The Women’s Safety XPRIZE will award $1 million to participants who will create a system for women to seek help in emergency situations. The technology or service will have to trigger an emergency alert and transmit information to a network of community responders within 90 seconds and at an annual cost of $40 or less. This XPRIZE won’t only be valuable for women, but for global society as a whole and for the economy, Tata says. Advancing women’s equality can add $12 trillion to global growth, according to a McKinsey report. That starts with women being safe.

"When women are safe, children are safe," Tata says. "When women are safe, economies thrive. It’s good business to keep women safe."

The two new prizes are going to be launched in India, a country where both issues of water scarcity and women’s safety are key. But India is also becoming "a leading global innovation hub," Tata says, and it was chosen because XPRIZE wants to tap into that promising pool of entrepreneurs and investors. "We don’t have the hubris to believe that we can address all of humanity's grand challenges from Los Angeles," Tata says. "We really want to go out into the world where both the problems and the will to solve are really palpable and surround us. We want to find innovators everywhere."

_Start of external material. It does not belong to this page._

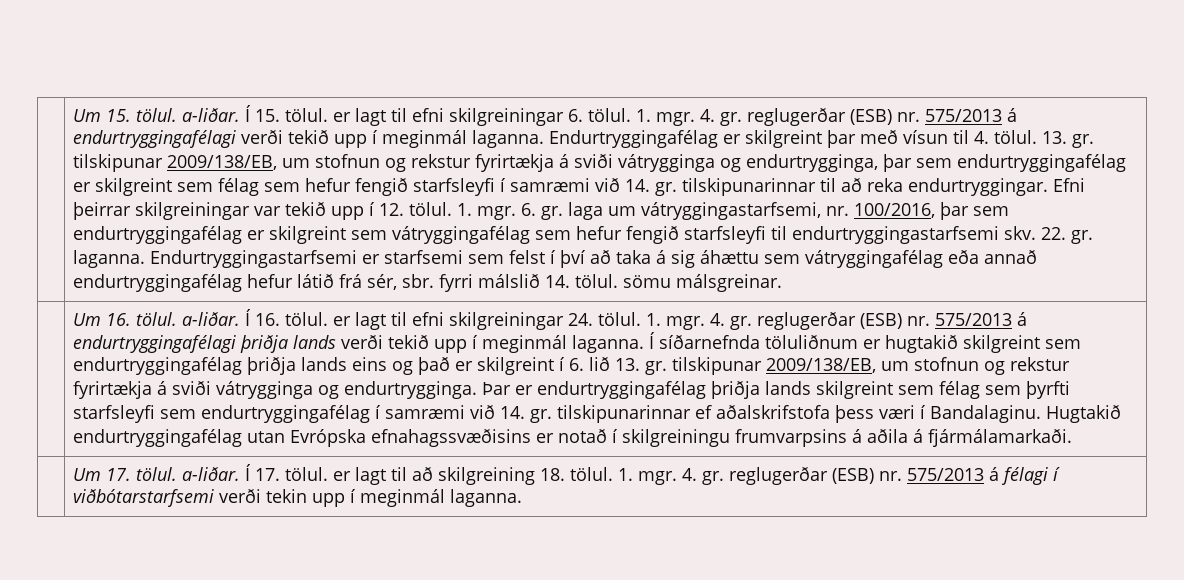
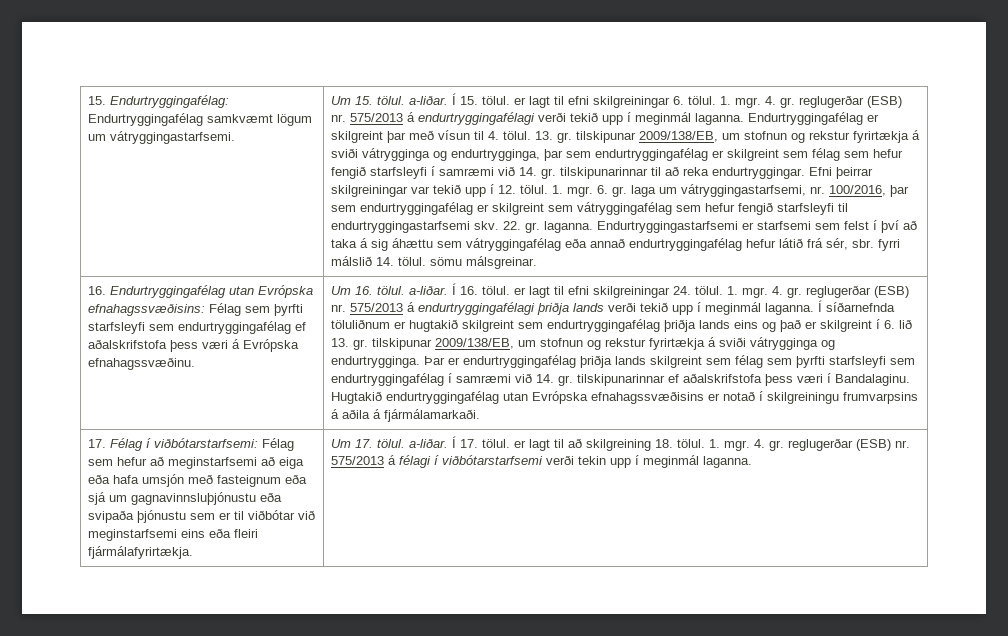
(72, 115) none -> [88,95,230,108] [88,113,313,126] [88,131,236,144] 15. Endurtryggingafélag: Endurtryggingafélag samkvæmt lögum um vátryggingastarfsemi.
(782, 283) none -> [88,285,314,298] [88,303,304,316] [88,321,307,334] [88,339,300,352] [88,357,196,370] 16. Endurtryggingafélag utan Evrópska efnahagssvæðisins: Félag sem þyrfti starfsleyfi sem endurtryggingafélag ef aðalskrifstofa þess væri á Evrópska efnahagssvæðinu.
(1072, 438) none -> [88,438,295,451] [88,456,305,469] [88,474,308,487] [88,492,283,505] [88,510,316,523] [88,528,259,541] [88,546,194,559] 17. Félag í viðbótarstarfsemi: Félag sem hefur að meginstarfsemi að eiga eða hafa umsjón með fasteignum eða sjá um gagnavinnsluþjónustu eða svipaða þjónustu sem er til viðbótar við meginstarfsemi eins eða fleiri fjármálafyrirtækja.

"When women are safe, economies thrive."

The Water Abundance XPRIZE will accept applications starting today until March 31st, while the Women’s Safety XPRIZE from today until February 28th. The winners for both competitions will be announced in the summer of 2018. By adding these two competitions, XPRIZE hopes to add to its list of global challenges the nonprofit is trying to find solutions to. "There are a lot of big issues on the planet," Tata says. "We’re hoping to address a lot of them."

Correction October 25th 10:33AM ET: Registration deadlines for both prizes have been corrected.